I have a query regarding free vibration response of OC3-Hywind model. I am a little confused about the initial conditions and the platform output responses. I am using FAST V8. In the FAST user guide (page 80), it is mentioned that the Initial conditions (Roll, Pitch and Heave) represents rotations about PtfmRef (PtfmRefzt) relative to inertial reference frame. In Table 30 of the user guide (page 108), it is given that the PtfmSurge, PtfmSway, PtfmHeave are the transnational displacements along xyz of inertial reference frame. I would highly appreciate your help regarding the following points if i have understood these correctly.
1). These transnational output represents the displacement at the Center of mass of the system i.e. at -78 m from mean-sea-level?
2). Can i obtain the transnational output at any other point of my choice?
3). If i have correctly understand these output and the above statement (1) is correct. In that case, i set the PtfmRefz = -78 m and then apply some initial pitch rotation (3, 6, 9 deg, other conditions are set to zero) and i performed analysis and compared the Surge, Heave and Pitch displacements. I was expecting that, since the point of application of initial rotations and the point of outputs is same (i.e. 78 m from MSL), So the pitch rotation should not cause any change in the surge and heave. However, i found slight change in the surge, and heave displacements with the increasing Pitch rotations. I am confused if i have misunderstood anything or what could have caused this difference.
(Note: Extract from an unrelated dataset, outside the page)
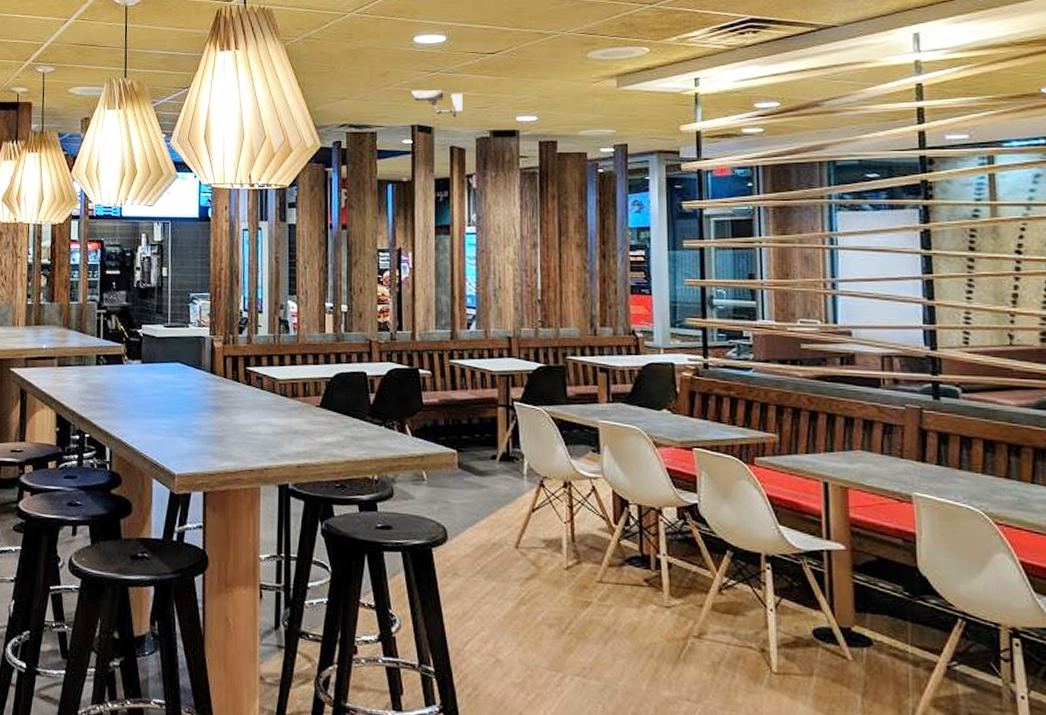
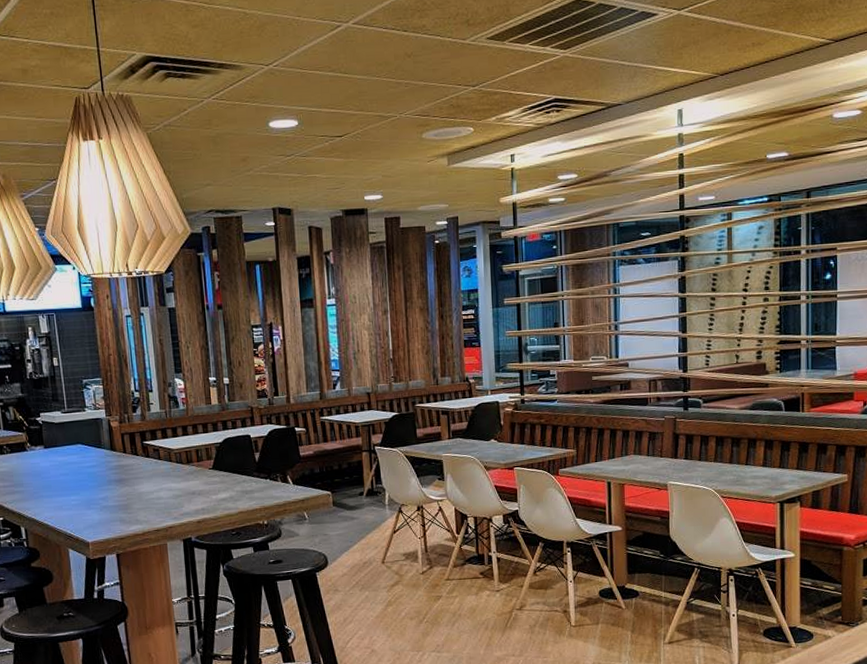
security camera: present [412,90,463,118] -> none [270,173,317,199]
I have uploaded the results and will be highly thankful for your valuable comments.
The platform outputs (PtfmSurge, etc.) of ElastoDyn represent the motion of the platform reference point. If PtfmRefzt=0, then these represent the platform motion for a point nominally at the ground / mean sea level (MSL). If PtfmRefzt=-78 (for the OC3-Hywind spar), then these represent the platform motion at the full-system center of mass.
The OC3-Hywind system does not necessarily rotate about is center of mass.
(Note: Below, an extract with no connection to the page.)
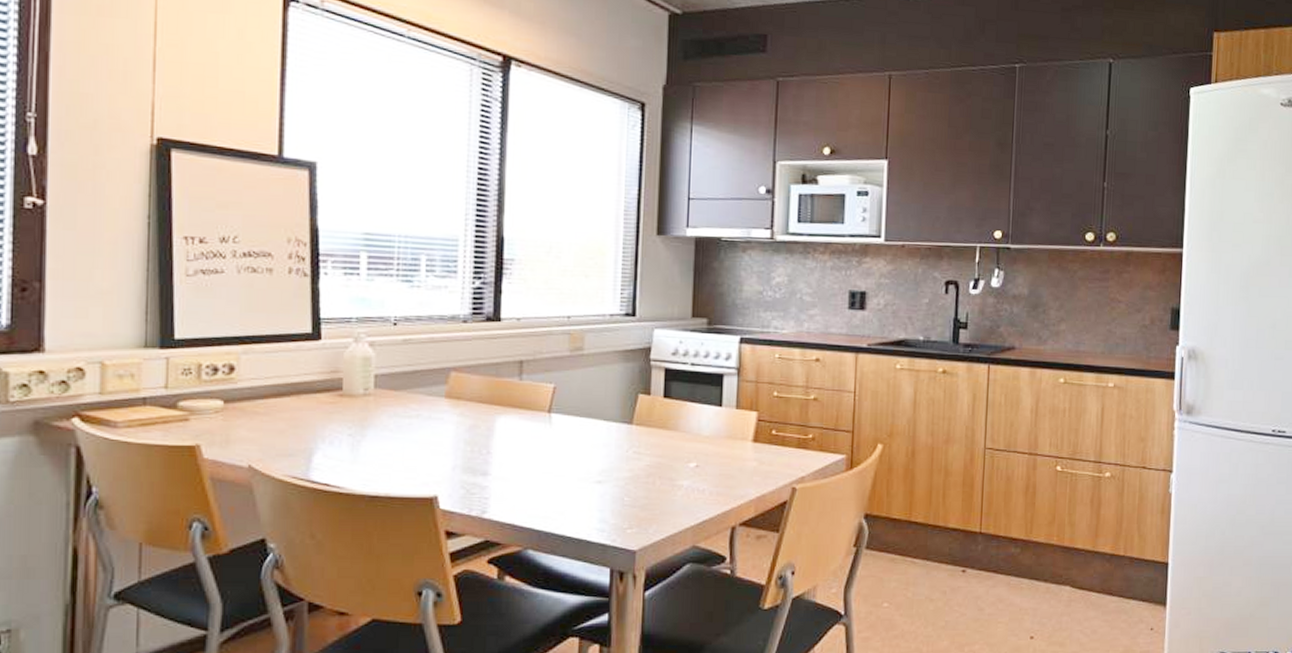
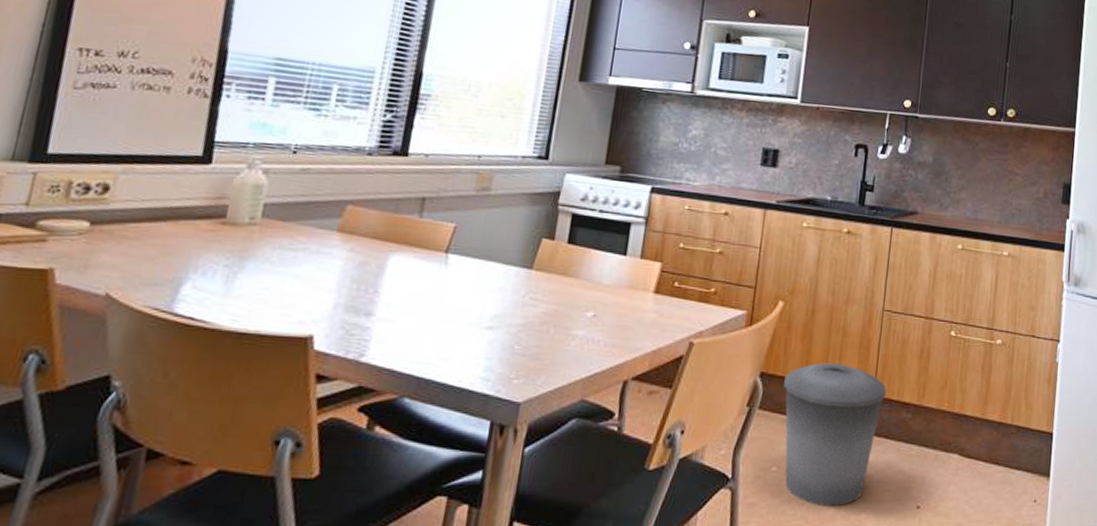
trash can: none [889,503,994,639] -> present [784,363,887,507]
I am highly thankful for your kind response. Regarding (3), if the initial rotations are not necessarily applied Ptfmrefz, is it possible to know at which point the initial rotations are applied or is there any parameter in fast input file to specify the center of rotation for initial conditions.
The initial platform displacements/rotations are specified about the platform reference point (defined by PtfmRefzt). My point regarding (3) was that the natural center of rotation of the OC3-Hywind spar is likely not right at the full-system center of mass. So, while you may have defined pure pitch about the center of mass, this is effectively changing the surge motion of the actual center of rotation, which leads to further translational displacements of the system.
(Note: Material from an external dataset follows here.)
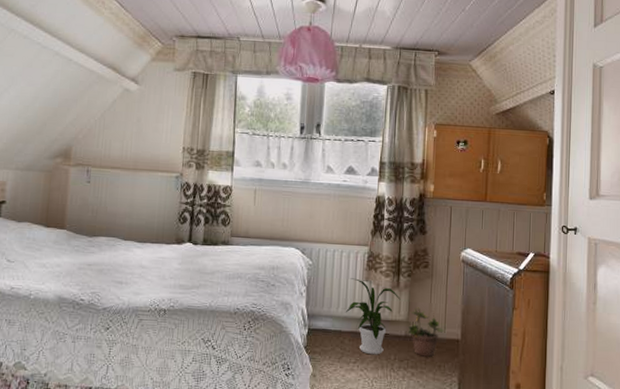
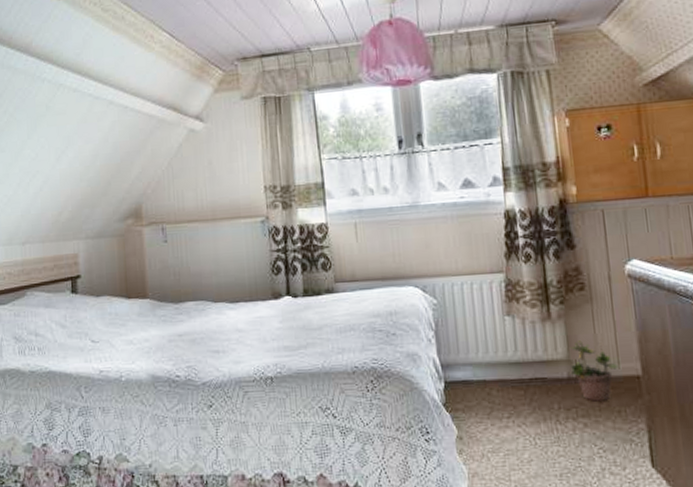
house plant: present [345,278,401,355] -> none [487,314,555,406]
I am modeling a semisubmersible FOWT like WindFloat type which has a PtfmCmxt offset from the tower centerline, and I set the reference point as defalut i.e “0”. I obtained the wamit outputs with the reference point (0,0,0) i.e. the intersection of the tower centerline and the MSL. However the 6 DOF motion output by FAST v8.16 was with reference to the PtfmRefzt, but I need the motion response about the mass center to compare with the experiment data. So how could I obtain the FAST Ptfm motion output about its mass center other than the PtfmRefzt, with the PtfmCm horizontal offset from the tower centerline. What kind of transform can I take to process the default motion output of FAST to get the desired result.
Assuming you are modeling the floater as a rigid body rather than with structural flexibility available in OpenFAST v2.6 and newer, you can apply rigid-body kinematic expressions based on the motions known at the platform reference point to output the platform motions at points other than the platform reference point in a post-processing step.